У вас всё получится очень быстро, если вы представите себе, что через несколько дней вам нужно будет рассказать кому-то о событии, некогда вами пережитом. В первую очередь следует подумать о слушателе, о том, кто он такой. От этого зависит хотя бы выбор лексики. Мы будем руководствоваться действующими в стране цензурными ограничениями, то есть не употребляем мат, не применяем шок-контент, не затрагиваем социально-вонючие точки напряжения, не играем на животных инстинктах толпы, и так далее. Вот тот слушатель, о котором я только что сказал, познакомьтесь с ним. Это главный человек в вашей жизни – представитель вашей целевой аудитории (ЦА). Всё, что вы когда-нибудь напишете, должно (если вы не пишете в стол) ориентироваться на ту или иную целевую аудиторию, и важность этого принципа непереоценима. Но работа с ЦА относится к вещам сложным, и сегодня мы ограничимся одним её представителем. Пусть это будет уважаемый человек противоположного пола старше вас почти на поколение. Лично мне представляется одна из моих учителей. Я буду писать так, чтобы мне не было по-человечески стыдно, если бы она это прочла.


Работать я буду в режиме сочинительства, то есть выдумывать точки сюжета и соединять их между собой – сочинять. Создадим точку входа.


«Лет десять назад я был на охоте».


Отлично, начало положено. Уже нарисовался в голове антураж. Теперь спросим себя – что нужно знать слушателю для того, чтобы он понял всё, о чём мы расскажем? Самая живучая ошибка новичка – не учитывать знание ЦА. Наверняка вы бывали в ситуации, когда в компании кто-то произносит фразу, все смеются, а вы – нет. Потому, что не знаете того, что делает шутку смешной. Сегодня мы считаем, что ЦА ограничена тем, что принято называть «общеизвестным». То есть знает, что такое охота, гончая, ружьё, но не обязана знать давление в шинах джипа охотника, и что собой представляет рассказчик на момент начала рассказа. Потому, мы сразу расскажем, кто мы такие, пользуясь тем, что это самое начало, и слушателю ещё не надоело.


«Лет десять назад я жил в большом городе, и работал продавцом мобильных телефонов. И вот попал я на охоту».


Так намного понятнее. Вряд ли рассказчик огромный детина со свирепым лицом, навыками Беара Гриллса и сапёрной лопаткой в кармане. Дитя города, щуплый парень на охоте. Это настраивает. Пока оставим и продолжим. А как продолжать? Да вот же вопрос назрел: как же он на охоту попал, если он такой, каким мы его изобразили? Давайте придумаем.


«Лет десять назад я жил в большом городе и работал продавцом мобильных телефонов. Была у меня тогда любимая девушка, неземной красоты ангел. У нас к свадьбе всё шло, но её папаша на счёт меня сомневался. Они богатые были, я в их магазине и работал, и ещё двадцать таких у них в городе было, все у метро. Запрещать нашу любовь он, конечно, не стал. Не бандит всё-таки, хоть мне казалось, что “из бывших”. Но испытание мне он придумал. Утром однажды приехал к нам в магазин и говорит, что в субботу мы с ним на охоту едем. И вот, попал я на охоту».

────────────────────────────────────────

Задание A
Пожалуйста, приведите ещё раз дословно отрывок фрагмента от слов «Так намного понятнее.» до слов «изобразили? Давайте придумаем.» включительно.
Задание B
Что во фрагменте названо самой живучей ошибкой новичка?

────────────────────────────────────────

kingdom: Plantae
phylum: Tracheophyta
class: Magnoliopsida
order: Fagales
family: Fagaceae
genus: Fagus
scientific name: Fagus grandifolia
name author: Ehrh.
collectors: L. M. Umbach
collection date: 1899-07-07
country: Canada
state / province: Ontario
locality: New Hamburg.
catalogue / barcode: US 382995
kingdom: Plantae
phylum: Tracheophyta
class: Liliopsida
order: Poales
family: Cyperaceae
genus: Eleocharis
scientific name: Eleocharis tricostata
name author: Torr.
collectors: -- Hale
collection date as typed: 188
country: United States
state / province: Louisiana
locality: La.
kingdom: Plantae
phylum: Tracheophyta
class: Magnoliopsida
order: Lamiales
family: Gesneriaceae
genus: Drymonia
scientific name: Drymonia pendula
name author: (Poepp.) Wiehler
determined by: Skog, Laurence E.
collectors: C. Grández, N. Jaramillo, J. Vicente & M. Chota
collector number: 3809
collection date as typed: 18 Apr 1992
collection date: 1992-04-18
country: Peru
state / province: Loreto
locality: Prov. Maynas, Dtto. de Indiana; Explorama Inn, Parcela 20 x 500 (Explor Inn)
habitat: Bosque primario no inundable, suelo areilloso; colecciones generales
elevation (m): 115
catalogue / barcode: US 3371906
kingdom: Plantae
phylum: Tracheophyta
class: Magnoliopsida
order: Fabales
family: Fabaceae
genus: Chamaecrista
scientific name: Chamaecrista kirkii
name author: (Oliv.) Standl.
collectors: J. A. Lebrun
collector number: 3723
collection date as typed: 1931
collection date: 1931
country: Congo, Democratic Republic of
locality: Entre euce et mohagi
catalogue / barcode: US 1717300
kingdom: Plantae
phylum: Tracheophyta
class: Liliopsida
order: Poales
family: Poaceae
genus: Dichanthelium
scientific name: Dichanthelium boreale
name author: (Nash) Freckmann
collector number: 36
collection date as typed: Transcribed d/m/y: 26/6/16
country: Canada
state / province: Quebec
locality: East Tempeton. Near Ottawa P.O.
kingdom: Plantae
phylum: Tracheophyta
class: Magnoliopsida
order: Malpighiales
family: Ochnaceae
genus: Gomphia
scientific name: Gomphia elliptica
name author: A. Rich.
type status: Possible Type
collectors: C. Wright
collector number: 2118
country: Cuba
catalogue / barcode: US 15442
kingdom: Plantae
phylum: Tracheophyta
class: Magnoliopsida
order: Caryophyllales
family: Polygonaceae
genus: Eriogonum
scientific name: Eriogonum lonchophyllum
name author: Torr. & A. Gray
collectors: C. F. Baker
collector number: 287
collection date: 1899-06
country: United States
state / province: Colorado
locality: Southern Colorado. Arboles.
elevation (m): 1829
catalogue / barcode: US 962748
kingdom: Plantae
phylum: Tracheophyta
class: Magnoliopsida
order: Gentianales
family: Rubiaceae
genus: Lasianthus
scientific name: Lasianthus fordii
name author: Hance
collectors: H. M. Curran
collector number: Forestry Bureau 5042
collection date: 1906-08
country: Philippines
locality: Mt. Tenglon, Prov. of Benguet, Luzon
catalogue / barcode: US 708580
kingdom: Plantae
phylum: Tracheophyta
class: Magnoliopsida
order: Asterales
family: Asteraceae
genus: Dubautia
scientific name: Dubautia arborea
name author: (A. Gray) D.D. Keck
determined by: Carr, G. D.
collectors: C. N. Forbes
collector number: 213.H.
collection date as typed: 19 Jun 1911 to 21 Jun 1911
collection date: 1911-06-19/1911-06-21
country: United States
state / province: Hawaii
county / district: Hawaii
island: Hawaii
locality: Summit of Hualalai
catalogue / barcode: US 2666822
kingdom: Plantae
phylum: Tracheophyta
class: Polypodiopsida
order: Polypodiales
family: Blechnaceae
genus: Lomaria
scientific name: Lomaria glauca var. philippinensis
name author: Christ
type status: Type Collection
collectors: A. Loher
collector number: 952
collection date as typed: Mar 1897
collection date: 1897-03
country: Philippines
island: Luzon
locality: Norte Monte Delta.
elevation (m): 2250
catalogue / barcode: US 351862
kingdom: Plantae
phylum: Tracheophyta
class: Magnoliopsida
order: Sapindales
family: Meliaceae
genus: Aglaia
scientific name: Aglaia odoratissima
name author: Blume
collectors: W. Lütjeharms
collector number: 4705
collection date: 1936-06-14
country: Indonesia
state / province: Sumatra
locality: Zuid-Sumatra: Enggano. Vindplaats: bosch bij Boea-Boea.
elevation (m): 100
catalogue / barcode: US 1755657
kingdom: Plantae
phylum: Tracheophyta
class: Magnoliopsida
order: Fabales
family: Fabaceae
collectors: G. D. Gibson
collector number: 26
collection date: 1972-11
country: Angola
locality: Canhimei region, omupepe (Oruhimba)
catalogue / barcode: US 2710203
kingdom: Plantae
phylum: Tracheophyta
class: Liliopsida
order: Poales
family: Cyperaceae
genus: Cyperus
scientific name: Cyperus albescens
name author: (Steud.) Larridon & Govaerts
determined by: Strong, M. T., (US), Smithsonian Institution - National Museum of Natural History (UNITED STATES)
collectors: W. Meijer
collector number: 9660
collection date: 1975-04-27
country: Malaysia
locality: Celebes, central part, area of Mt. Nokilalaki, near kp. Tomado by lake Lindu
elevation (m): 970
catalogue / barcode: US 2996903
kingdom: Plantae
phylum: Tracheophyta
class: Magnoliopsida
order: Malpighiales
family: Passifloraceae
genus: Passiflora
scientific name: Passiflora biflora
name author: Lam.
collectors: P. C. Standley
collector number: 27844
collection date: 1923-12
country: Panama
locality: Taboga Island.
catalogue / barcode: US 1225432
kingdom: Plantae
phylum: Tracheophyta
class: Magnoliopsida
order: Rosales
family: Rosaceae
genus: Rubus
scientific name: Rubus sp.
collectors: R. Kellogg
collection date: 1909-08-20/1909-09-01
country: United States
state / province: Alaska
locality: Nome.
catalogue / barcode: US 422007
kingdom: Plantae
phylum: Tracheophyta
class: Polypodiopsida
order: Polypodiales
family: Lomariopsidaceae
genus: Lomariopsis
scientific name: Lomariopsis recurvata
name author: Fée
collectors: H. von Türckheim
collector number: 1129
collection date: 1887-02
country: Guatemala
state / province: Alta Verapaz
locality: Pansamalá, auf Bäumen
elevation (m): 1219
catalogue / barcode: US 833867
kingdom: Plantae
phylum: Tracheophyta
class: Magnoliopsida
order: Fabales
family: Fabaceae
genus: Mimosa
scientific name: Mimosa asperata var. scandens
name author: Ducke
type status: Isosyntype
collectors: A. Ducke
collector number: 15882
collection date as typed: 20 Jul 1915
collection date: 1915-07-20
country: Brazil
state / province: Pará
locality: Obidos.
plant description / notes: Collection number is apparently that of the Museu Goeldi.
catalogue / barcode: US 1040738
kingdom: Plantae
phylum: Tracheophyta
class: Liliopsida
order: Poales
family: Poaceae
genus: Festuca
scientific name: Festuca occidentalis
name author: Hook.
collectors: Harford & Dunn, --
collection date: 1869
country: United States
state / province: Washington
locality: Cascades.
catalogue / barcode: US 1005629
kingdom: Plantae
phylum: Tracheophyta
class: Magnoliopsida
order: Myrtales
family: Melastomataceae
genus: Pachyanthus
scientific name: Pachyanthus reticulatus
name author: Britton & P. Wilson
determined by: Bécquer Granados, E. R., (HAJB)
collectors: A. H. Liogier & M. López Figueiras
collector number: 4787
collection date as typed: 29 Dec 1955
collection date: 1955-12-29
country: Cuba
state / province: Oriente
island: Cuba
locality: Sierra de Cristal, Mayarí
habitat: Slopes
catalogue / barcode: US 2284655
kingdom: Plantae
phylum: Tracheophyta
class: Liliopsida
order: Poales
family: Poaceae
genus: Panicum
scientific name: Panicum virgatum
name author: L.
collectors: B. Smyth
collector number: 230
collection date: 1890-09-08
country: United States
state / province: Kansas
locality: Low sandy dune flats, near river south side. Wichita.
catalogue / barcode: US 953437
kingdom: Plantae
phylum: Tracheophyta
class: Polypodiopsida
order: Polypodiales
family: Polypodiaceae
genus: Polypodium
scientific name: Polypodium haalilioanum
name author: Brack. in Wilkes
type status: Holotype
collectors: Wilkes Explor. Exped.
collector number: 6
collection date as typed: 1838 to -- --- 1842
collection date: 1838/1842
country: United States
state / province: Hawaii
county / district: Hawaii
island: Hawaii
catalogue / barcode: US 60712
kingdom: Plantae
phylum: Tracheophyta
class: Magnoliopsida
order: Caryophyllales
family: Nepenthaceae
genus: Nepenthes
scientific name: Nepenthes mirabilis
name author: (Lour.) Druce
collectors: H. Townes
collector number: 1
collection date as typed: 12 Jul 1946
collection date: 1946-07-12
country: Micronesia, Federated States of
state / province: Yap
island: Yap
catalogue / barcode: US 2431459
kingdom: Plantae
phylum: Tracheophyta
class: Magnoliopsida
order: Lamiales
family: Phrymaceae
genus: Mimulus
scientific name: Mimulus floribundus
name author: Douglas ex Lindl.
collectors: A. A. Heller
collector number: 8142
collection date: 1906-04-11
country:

────────────────────────────────────────

Ответ A
Так намного понятнее. Вряд ли рассказчик огромный детина со свирепым лицом, навыками Беара Гриллса и сапёрной лопаткой в кармане. Дитя города, щуплый парень на охоте. Это настраивает. Пока оставим и продолжим. А как продолжать? Да вот же вопрос назрел: как же он на охоту попал, если он такой, каким мы его изобразили? Давайте придумаем.

Ответ B
Не учитывать знание целевой аудитории (ЦА).